TÂCHES À RÉALISER –
A - Répondez aux questions suivantes à partir de l'article sur les agences anticorruption ukrainiennes.
(i) Combien de députés du parti « Serviteur du peuple » hésitent à soutenir le nouveau projet de loi ?
(ii) À quelle date le vote du nouveau texte est-il prévu ?
(iii) Combien de voix la majorité absolue requise compte-t-elle ?
B - Réécrivez le passage de l'article sur les agences anticorruption ukrainiennes qui s'ouvre sur les mots contenant « Des dizaines de » et se termine par « pour Volodymyr Zelensky. », en remplaçant « un vote crucial » par « un scrutin décisif ».
C - D'après l'article sur les agences anticorruption ukrainiennes, pourquoi des députés du parti présidentiel hésitent-ils à soutenir le projet de loi rétablissant l'indépendance de ces agences ? Répondez en une à trois phrases.

TEXTE EXTRAIT –
########################################

Des dizaines de députés du parti présidentiel ukrainien hésitent à rétablir l’indépendance des agences anticorruption, craignant d’en devenir les cibles, selon le Financial Times. Ce blocage menace un vote crucial prévu fin juillet, au cœur d’une crise politique majeure pour Volodymyr Zelensky.

Un climat d’inquiétude s’installe au sein du parti présidentiel ukrainien alors que le Parlement s’apprête à examiner un nouveau projet de loi visant à rétablir l’indépendance des principales institutions de lutte contre la corruption, rapporte le Financial Times. Le quotidien britannique indique qu’environ 70 députés du parti « Serviteur du peuple », majoritaire à la Rada, hésitent à soutenir ce texte, redoutant de potentielles représailles judiciaires.

Ce projet fait suite à l’adoption, en début de semaine, d’une loi controversée qui a placé les agences anticorruption sous l’autorité du procureur général, lui-même nommé par le président. Cette décision a provoqué un tollé de la part des alliés occidentaux de l’Ukraine ainsi que d’organisations de la société civile, qui y voient un recul démocratique préoccupant.

Toujours selon le Financial Times, la tension est considérablement montée après qu’un responsable de haut rang au sein du bureau du procureur dédié à la lutte contre la corruption a annoncé que son service allait minutieusement retracer les circonstances ayant entouré l’élaboration ainsi que le vote de la loi initiale. Cette déclaration a suscité des craintes parmi les parlementaires, qui redoutent de devenir la cible d’enquêtes pénales.

Face à ces préoccupations, certains députés songeraient même à renoncer à leur mandat plutôt que de devoir se prononcer publiquement. D’autres misent sur une absence stratégique lors du vote pour faire échouer le quorum.

Prévu pour le 31 juillet, le vote du nouveau texte pourrait ainsi être reporté ou organisé dans des conditions défavorables à son adoption. La majorité absolue requise est de 226 voix, un seuil théoriquement atteignable mais fragilisé par les divisions internes.

En toile de fond, plusieurs enquêtes en cours visant des parlementaires alimentent les suspicions. Le rétablissement de l’indépendance du Bureau national anticorruption ukrainien (NABU) et du Parquet spécial indépendant ukrainien (SAP) apparaît à certains comme une menace directe, malgré les assurances des responsables de ces institutions quant à leur impartialité, selon le journal britannique.

########################################

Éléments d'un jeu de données
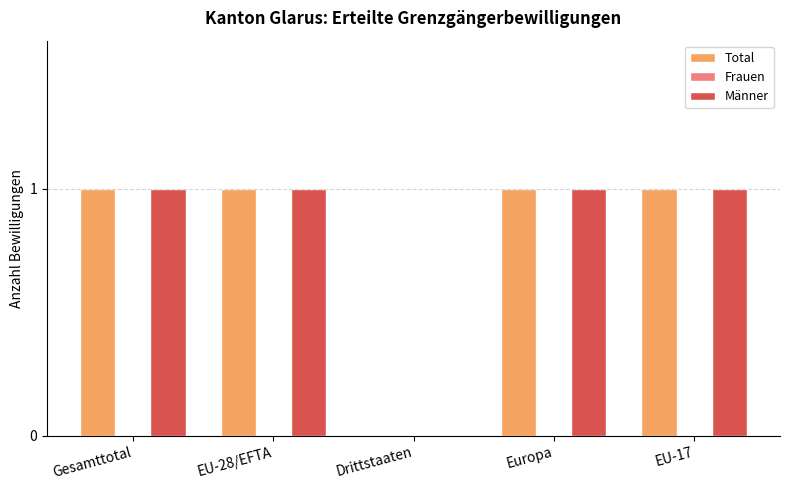

The value of Männer at Drittstaaten is 0. True or false?

True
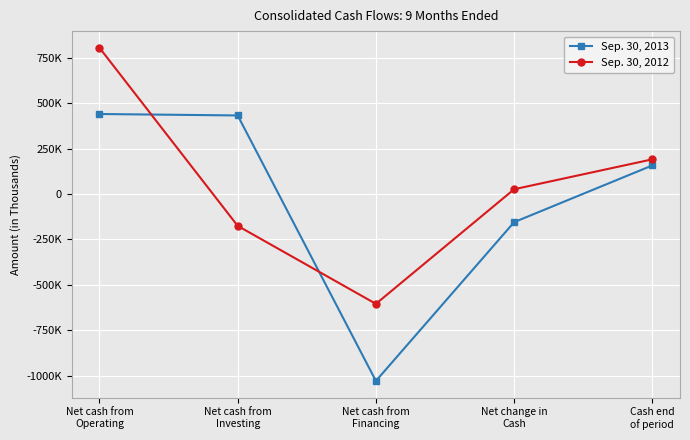

Does the chart have visible grid lines?

Yes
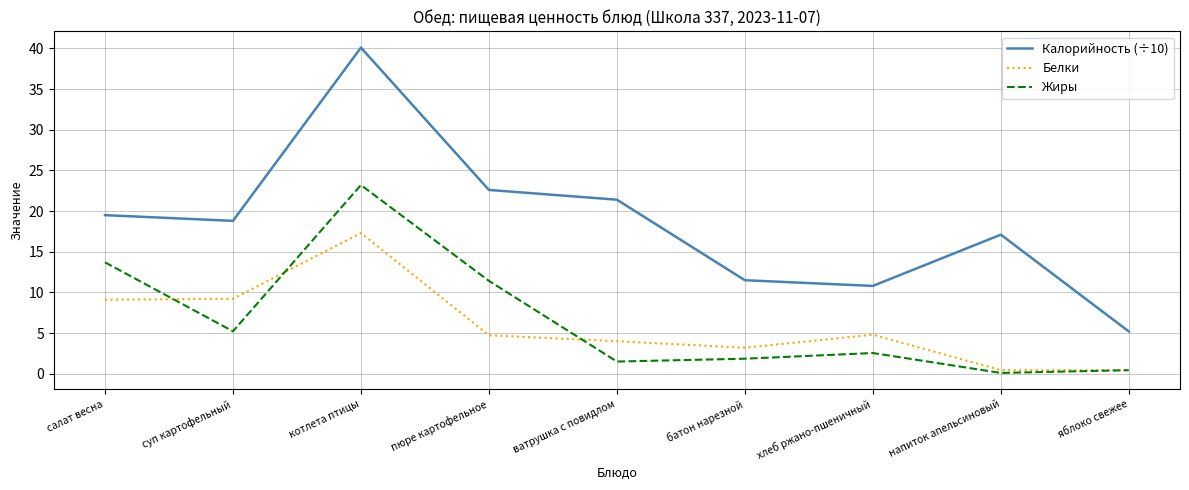

What is the greatest value displayed?

40.1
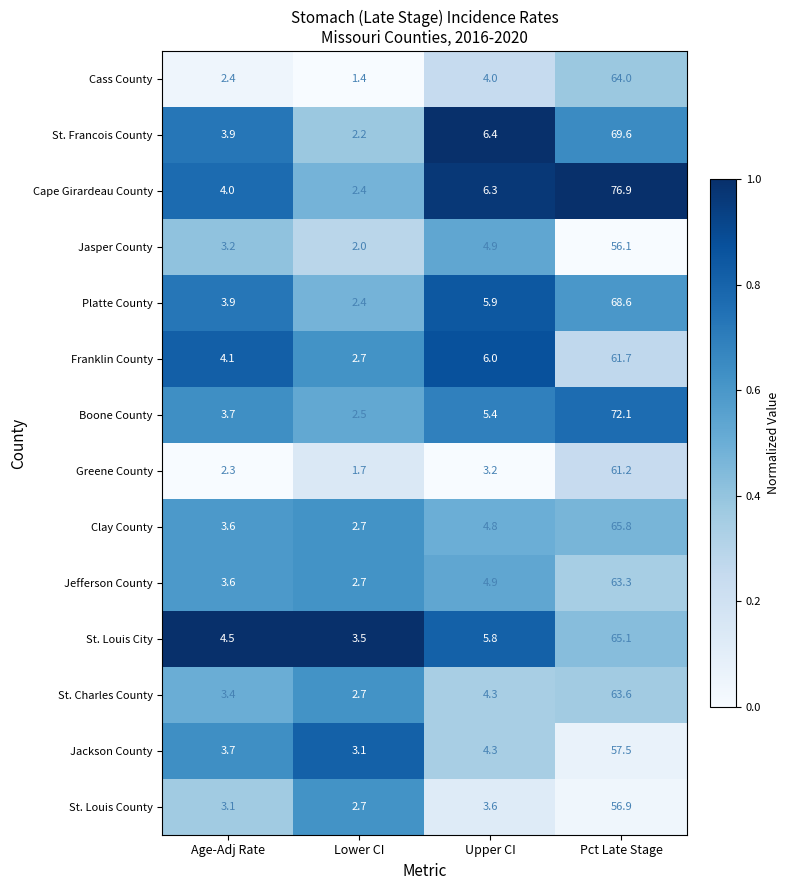

How many distinct data groups are displayed?

14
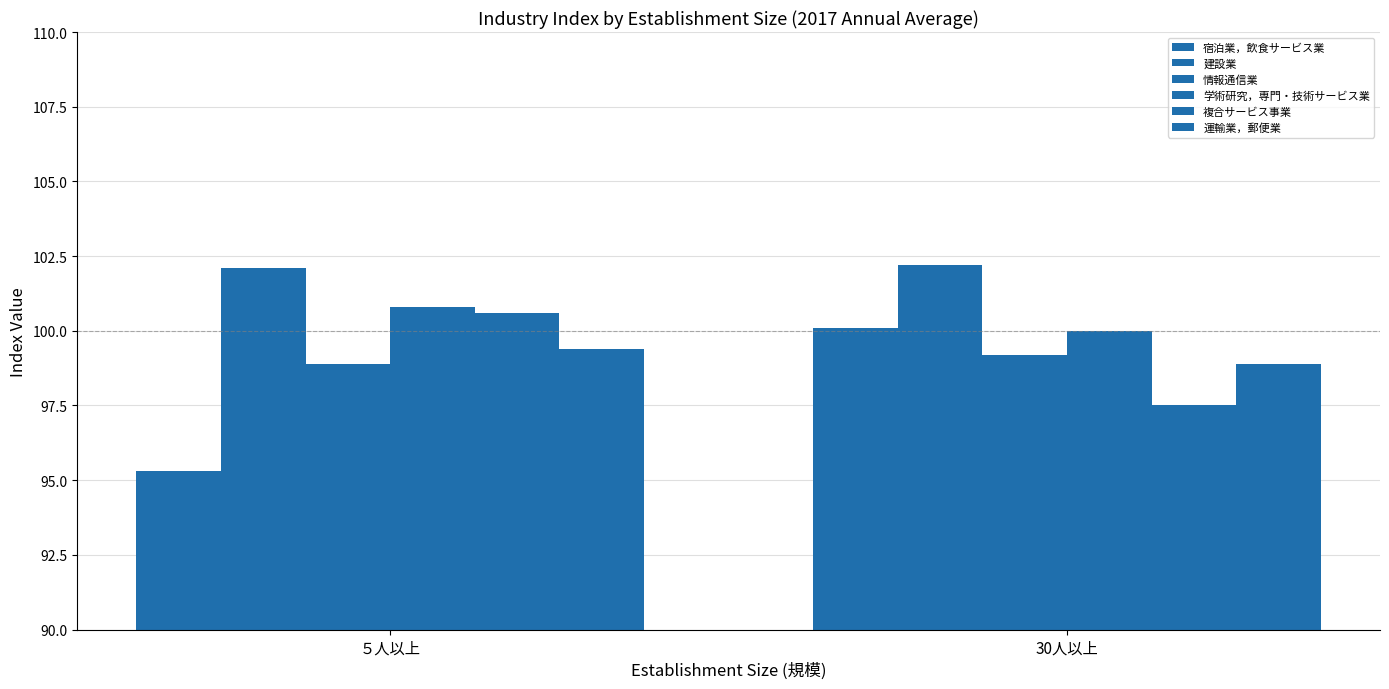

How many data points in 運輸業，郵便業 are less than 99?

1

########################################

CORRIGÉ –
A -
(i) Environ 70 députés.
(ii) Le 31 juillet.
(iii) 226 voix.

B -
Des dizaines de députés du parti présidentiel ukrainien hésitent à rétablir l’indépendance des agences anticorruption, craignant d’en devenir les cibles, selon le Financial Times. Ce blocage menace un scrutin décisif prévu fin juillet, au cœur d’une crise politique majeure pour Volodymyr Zelensky.

C - Ils craignent de devenir eux-mêmes les cibles de ces agences et redoutent des représailles judiciaires. Cette crainte s'est accrue lorsqu'un haut responsable du bureau du procureur anticorruption a annoncé que son service retracerait les circonstances de l'élaboration et du vote de la loi initiale, ce qui leur fait craindre des enquêtes pénales.